May 28, 2010

The Rainy Pacific Northwest - Olympic National Park

The rain continued to fall as we left Portland. Not suprising perhaps since we were headed toward the rain forests of Olympic National Park. Up until we reached Portland, we had followed the coast s much as possible and had a sense of where we were headed. Leaving Portland though set us off on a new adventure.  All we knew was that we were still headed north toward Victoria British Columbia, but how we get there was a matter of making decisions underway. Olympic National Park seemed like a worthy destination so we braved the rain and made our way out toward the Pacific coast once again.
The drive toward Olympic, left as gazing at mile after mile of "managed" forests, and left us eager to once again see nature in it's original, natural state. Driving through areas that had been logged at one time or another the last 50 or so years reminded us of the importance of preserving areas of natural beauty through national or state parks.

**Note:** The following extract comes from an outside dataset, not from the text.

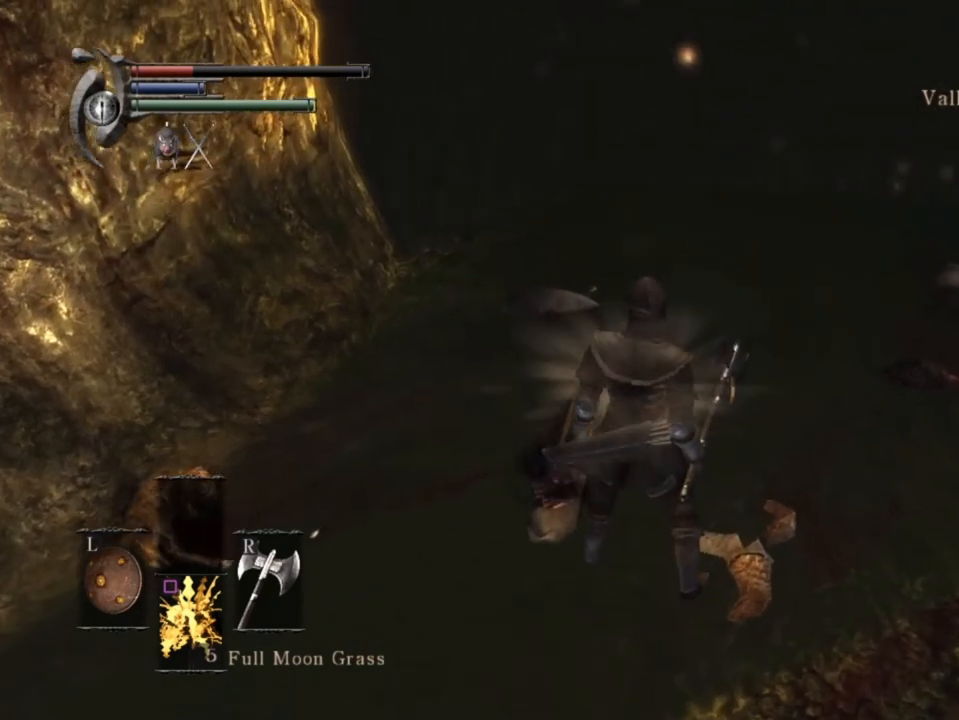
{"buttons": ["START"], "left_stick": "center", "right_stick": "center", "events": [[100, "left_stick", "up"], [233, "left_stick", "center"], [400, "START", "down"]]}
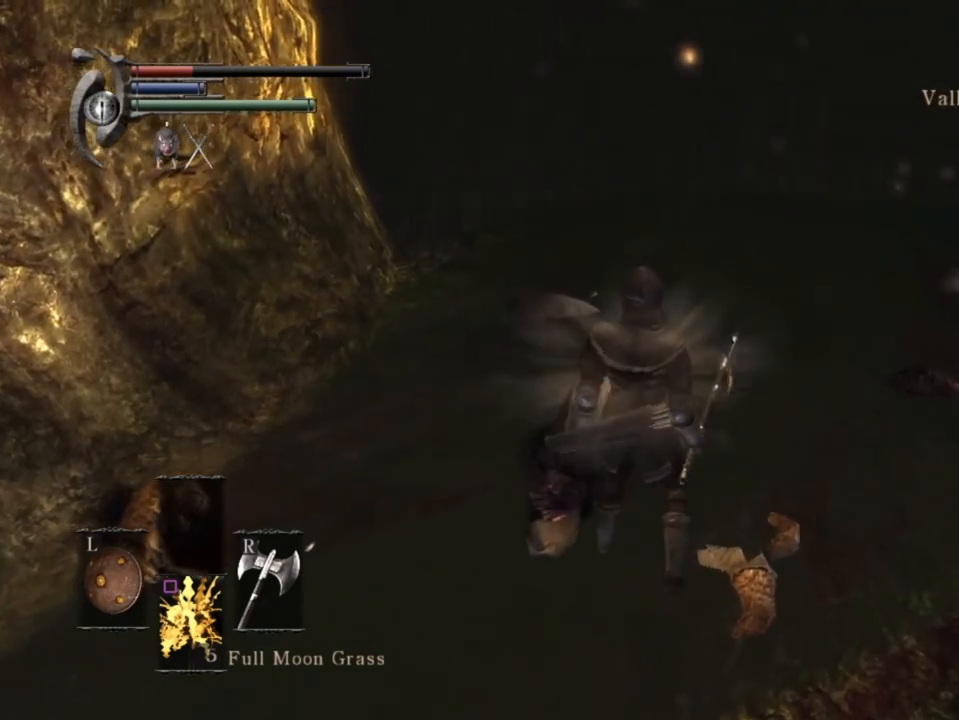
{"buttons": ["CROSS"], "left_stick": "center", "right_stick": "center", "events": [[33, "START", "up"], [267, "DPAD_LEFT", "down"], [367, "CROSS", "down"], [400, "DPAD_LEFT", "up"]]}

Once we reached Lake Quinault on the southwest corner of Olympic National Park, we suddenly realized we had reached the northwest corner of the United States. Sure we arrived a little early for tourist season, but the Lake seemed almost eerily devoid of other tourists or infrastructure. We ended up parking our ecamper at a trailhead since there weren't any campgrounds open yet. As it was, it wasn't a bad place to sleep, quiet and beautiful nestled among old growth spruce, ferns and mosses. The rain held off for a few hours in the morning and we were able to take a little hike through the rainforest and enjoy the sounds of cascades and birds, and experience the unique ecosystem up close.

In contrast to California and Oregon, Washington doesn't have much of a coastal highway so only sporadically were we able to catch a glimpse of the Pacific. Despite being relatively short though, the drive along the coast differed from our earlier ventures in California and Oregon. Rocky, and rugged as before, but different.  As we ate lunch at Ruby Beach looking, we again sensed that we were a long way from mainstream America. While we weren't alone, there was a feeling that those who had ventured this far had truly been on an adventure. As we wandered across the pebble beach, Elias and FrĂȘney found rocks to stack, and sticks to play with. Logs washed up on the shore became boats as their fantasies guided them in this magical place. With sea stacks, and spruce, a quiet stream, and a whole lot of driftwood, this pebble beach turned into a playground of infinite dimensions. Even for us grown ups, it was easy to become kids again, looking among the rocks and logs for who knows what, or climbing on a sea stack in the low tide. Of all the beaches we had experienced on our travels north, this one had something a little more special.  We wandered across the rocks, weathered and rounded by the surf, over logs washed up from near or far.

With heavy clouds hanging over us, we tried to make a plan for the next day or two. Naturally, we wanted to see and experience more of Olympic National Park, particularly Hurricane Ridge with views over the Olympic Mountains. We stayed one more night, at Sol Duc, with a dip in the hot springs, before we gave up on seeing any more of the mountains and headed across the Juan De Fuca Strait to Canada.